- **Excerpt provided**:
___

The crisis of 2009 reinforced international cooperation in fighting tax evasion and marked a real turning point.
That year, Switzerland first decided to provide administrative assistance - not only in cases of fraud but also for tax evasion - and then we developed a strategy designed to ensure Swiss banks only held declared funds. Following that, rejection by the German parliament of the ‘Rubik’ accord on taxation between Switzerland and Germany coincided with the international push for the automatic exchange of information.
To avoid being marginalised and subjected to increased pressure, and to maintain our competitiveness, we had to take on these measures at the same time as the others. But the attitude of the Swiss banks was also decisive. Whereas previously they had done everything to stop it, they subsequently came out in favour of the automatic exchange of information and invested a lot of resources in lobbying for it.And so forth. See the article for the rest of the interview.
At the bottom of the article, the following explanation of exchange of information is given:
Automatic exchange of information, how does it work?
According to the system designed by the OECD, banks will collect data on their clients and transfer it to their national taxation authorities, which then forward it in encrypted form to the authorities in the respective countries. The name, address, account number and balance will be divulged, as well as interest payments, dividends and the purchase and sale of securities.
The rules apply to private citizens as well as businesses, including the beneficiaries of trusts or foundations. The automatic exchange of information concerns banks, but also negotiators, investment funds and assurers. It applies only to financial data. Elements of fortunes such as works of art or real estate are not covered.

___

Translate this sentence from the excerpt on Switzerland and tax evasion into Spanish: "The rules apply to private citizens as well as businesses, including the beneficiaries of trusts or foundations."

___

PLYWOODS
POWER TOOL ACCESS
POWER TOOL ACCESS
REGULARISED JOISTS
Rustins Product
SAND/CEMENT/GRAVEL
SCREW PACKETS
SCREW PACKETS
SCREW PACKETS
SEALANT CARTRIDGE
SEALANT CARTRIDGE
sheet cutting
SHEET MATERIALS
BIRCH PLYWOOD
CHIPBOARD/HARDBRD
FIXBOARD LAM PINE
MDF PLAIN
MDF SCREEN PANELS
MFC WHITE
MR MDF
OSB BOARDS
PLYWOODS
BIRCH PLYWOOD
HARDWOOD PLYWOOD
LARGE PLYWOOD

___

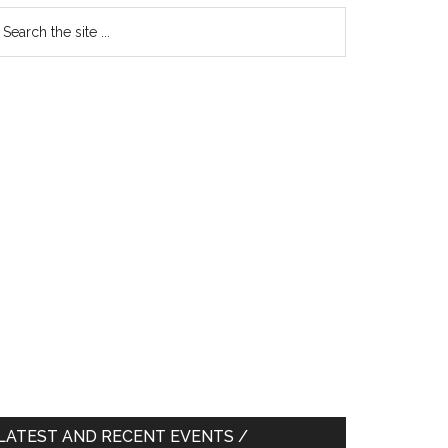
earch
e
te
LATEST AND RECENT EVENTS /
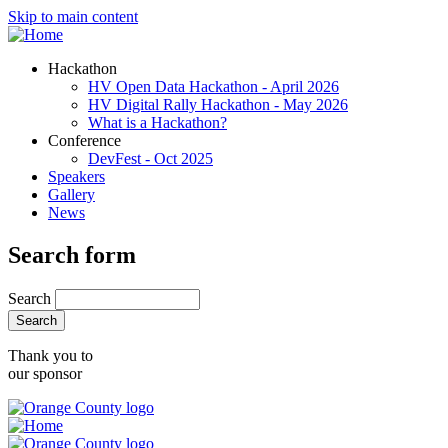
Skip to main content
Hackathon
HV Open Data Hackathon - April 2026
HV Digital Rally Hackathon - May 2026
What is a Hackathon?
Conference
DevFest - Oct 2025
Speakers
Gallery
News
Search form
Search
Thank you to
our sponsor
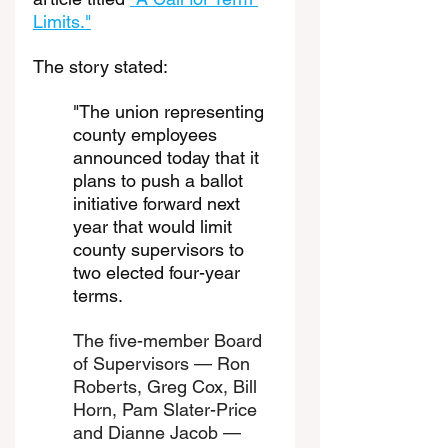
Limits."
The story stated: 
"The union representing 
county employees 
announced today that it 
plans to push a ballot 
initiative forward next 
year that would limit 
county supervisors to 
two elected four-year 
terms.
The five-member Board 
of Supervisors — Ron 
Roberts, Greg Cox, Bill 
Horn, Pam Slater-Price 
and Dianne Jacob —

___

- **Response to this task**:
Las normas se aplican tanto a los particulares como a las empresas, incluidos los beneficiarios de fideicomisos o fundaciones.